Yahoo is trying to attract e-mail customers as it competes with Google's Gmail service, which offers more capacity to store messages. The service is free and is paid for by advertising.
Users of free e-mail tend to visit other parts of Yahoo's site, including news and search, boosting ad revenue, said Martin Pyykkonen, an analyst at Janco Partners.
"Its like that Hotel California song where `once you're in you can never leave.' Yahoo wants people to have a Yahoo mail account because it gets them to do other things on the site," Pyykkonen said.
"The bigger challenge is Gmail, and given that that's free and has a lot of storage, they have to try to be competitive," he said.
Picture mail works by placing small thumbnail versions of the photos in the actual e-mail rather than attaching entire photos to the message, so customers can include more pictures without running into limits that govern how big an e-mail file can be.

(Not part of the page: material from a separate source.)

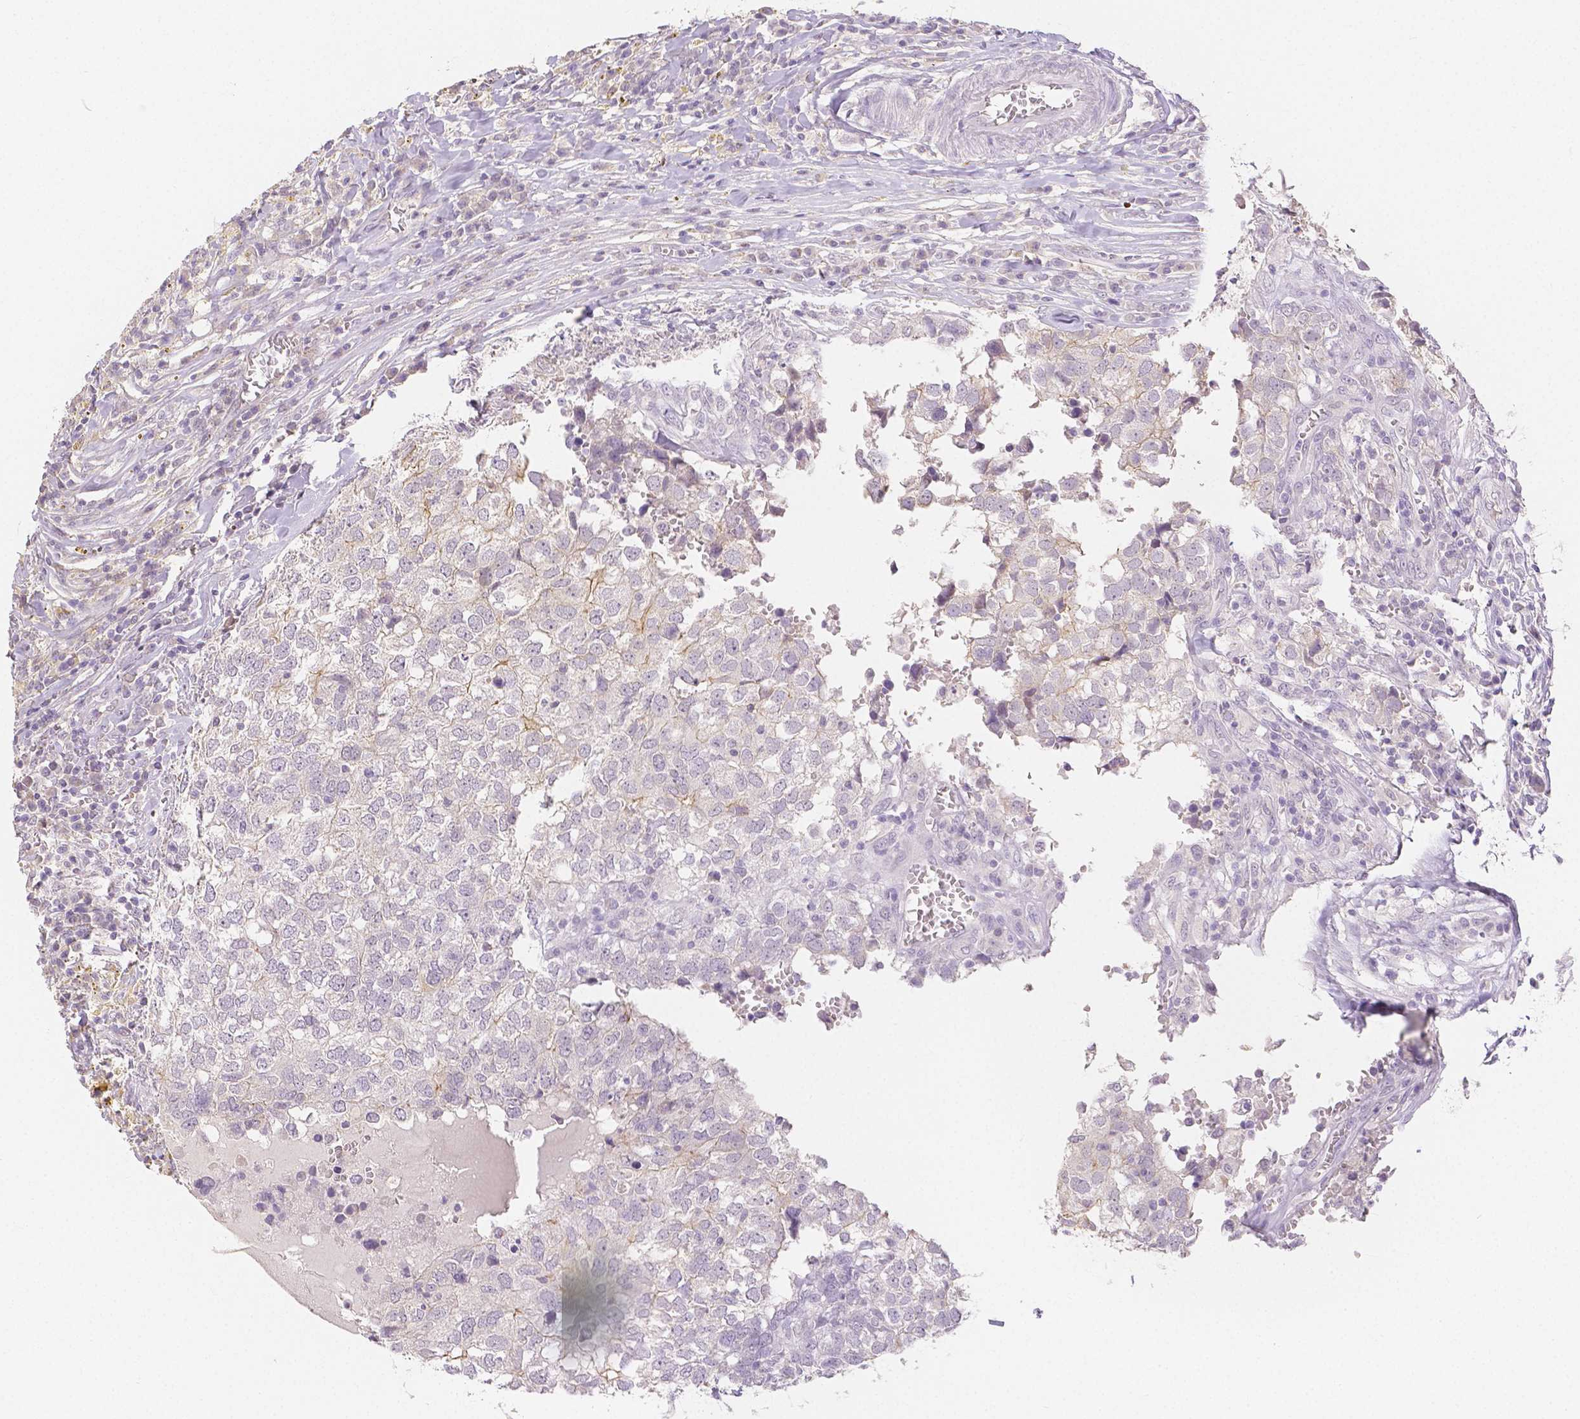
{"staining": {"intensity": "negative", "quantity": "none", "location": "none"}, "tissue": "breast cancer", "cell_type": "Tumor cells", "image_type": "cancer", "snomed": [{"axis": "morphology", "description": "Duct carcinoma"}, {"axis": "topography", "description": "Breast"}], "caption": "Invasive ductal carcinoma (breast) was stained to show a protein in brown. There is no significant positivity in tumor cells.", "gene": "OCLN", "patient": {"sex": "female", "age": 30}}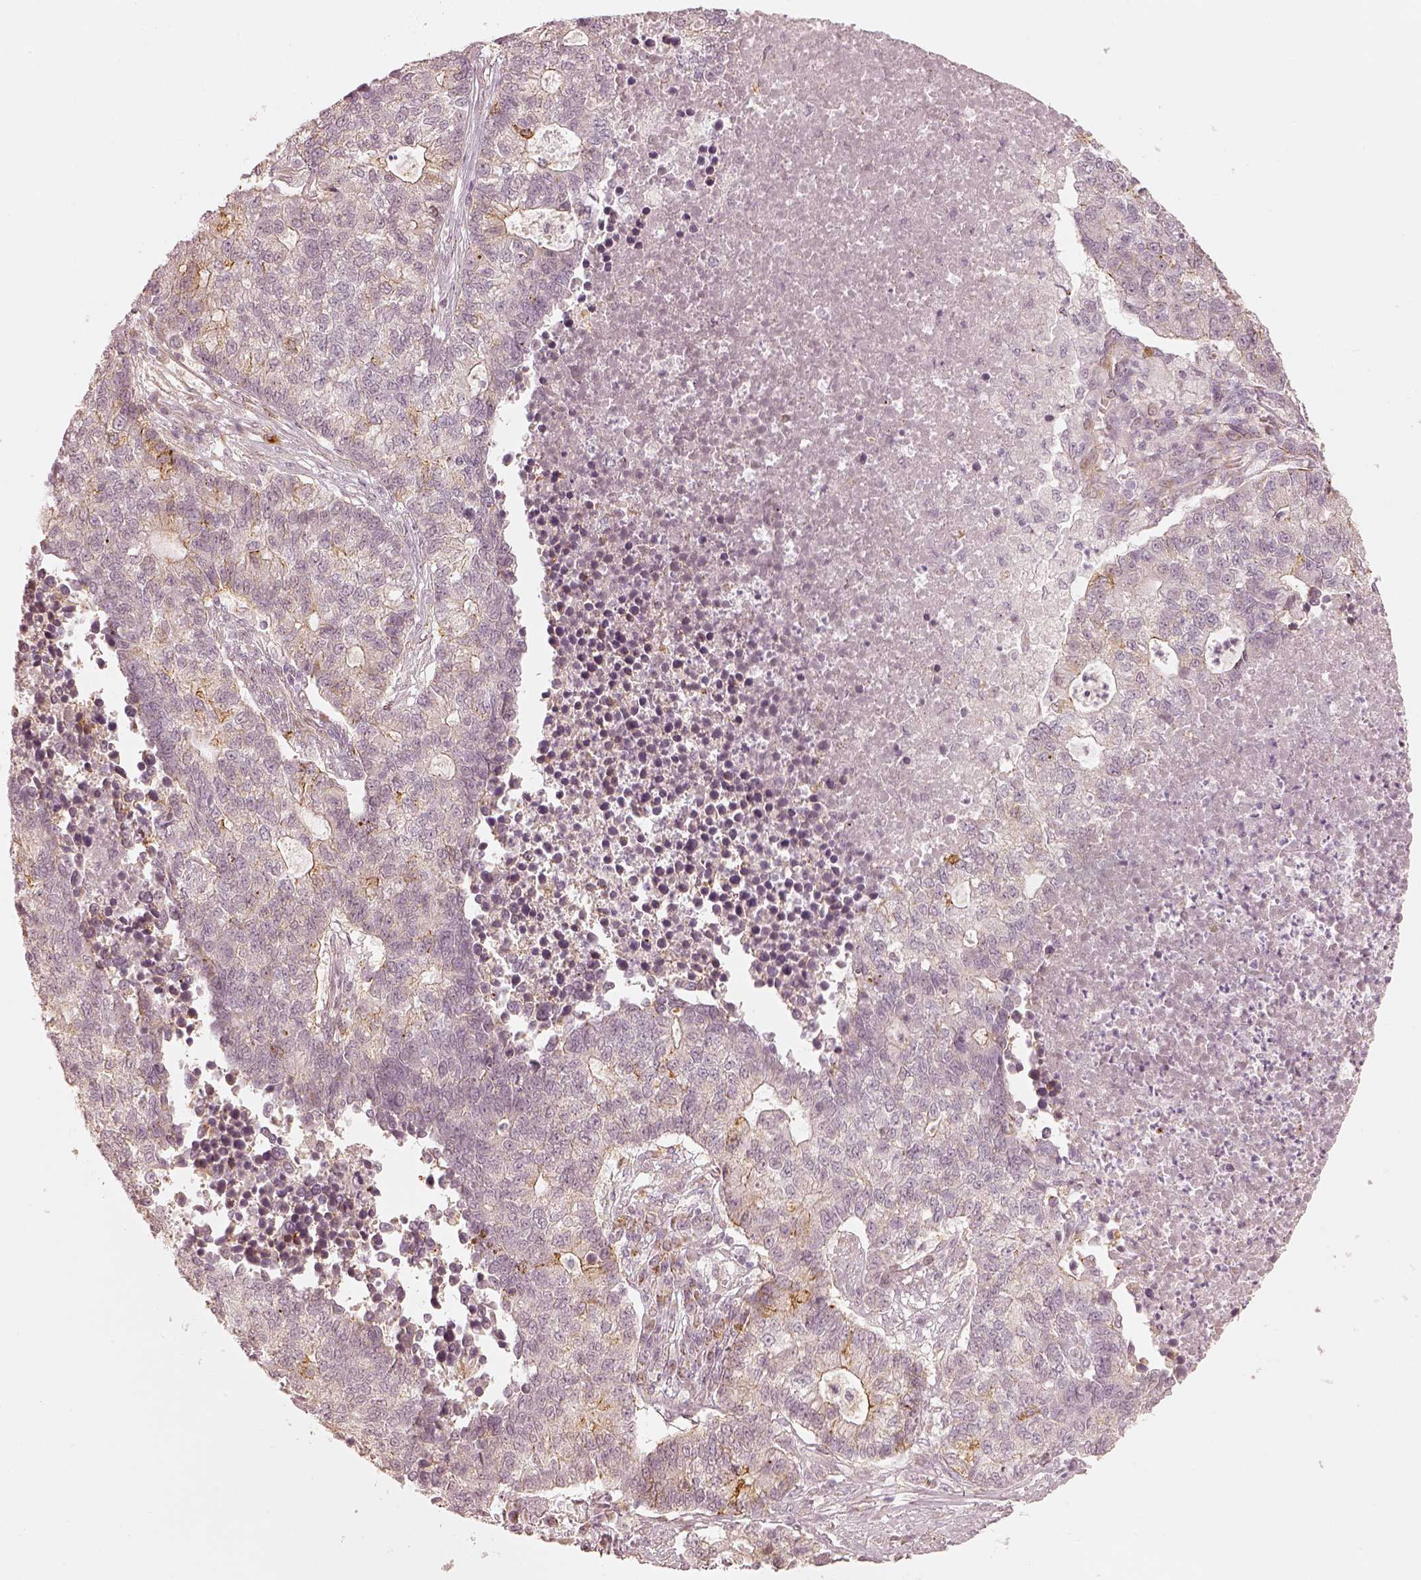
{"staining": {"intensity": "weak", "quantity": "<25%", "location": "cytoplasmic/membranous"}, "tissue": "lung cancer", "cell_type": "Tumor cells", "image_type": "cancer", "snomed": [{"axis": "morphology", "description": "Adenocarcinoma, NOS"}, {"axis": "topography", "description": "Lung"}], "caption": "Tumor cells show no significant protein staining in lung cancer. (Brightfield microscopy of DAB (3,3'-diaminobenzidine) immunohistochemistry (IHC) at high magnification).", "gene": "GORASP2", "patient": {"sex": "male", "age": 57}}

The full pictures can be viewed by clicking on the thumbnails.
Yahoo also will begin offering its e-mail service in Poland, Turkey, Thailand, Vietnam, Malaysia, Indonesia and the Philippines, Spillane said.
A new security feature alerts customers when Yahoo can't verify that an e-mail has come from the address that appears in the message. Hackers try to entice customers to give up information such as bank account numbers and passwords by pretending the e-mail comes from a customer's bank or credit-card company.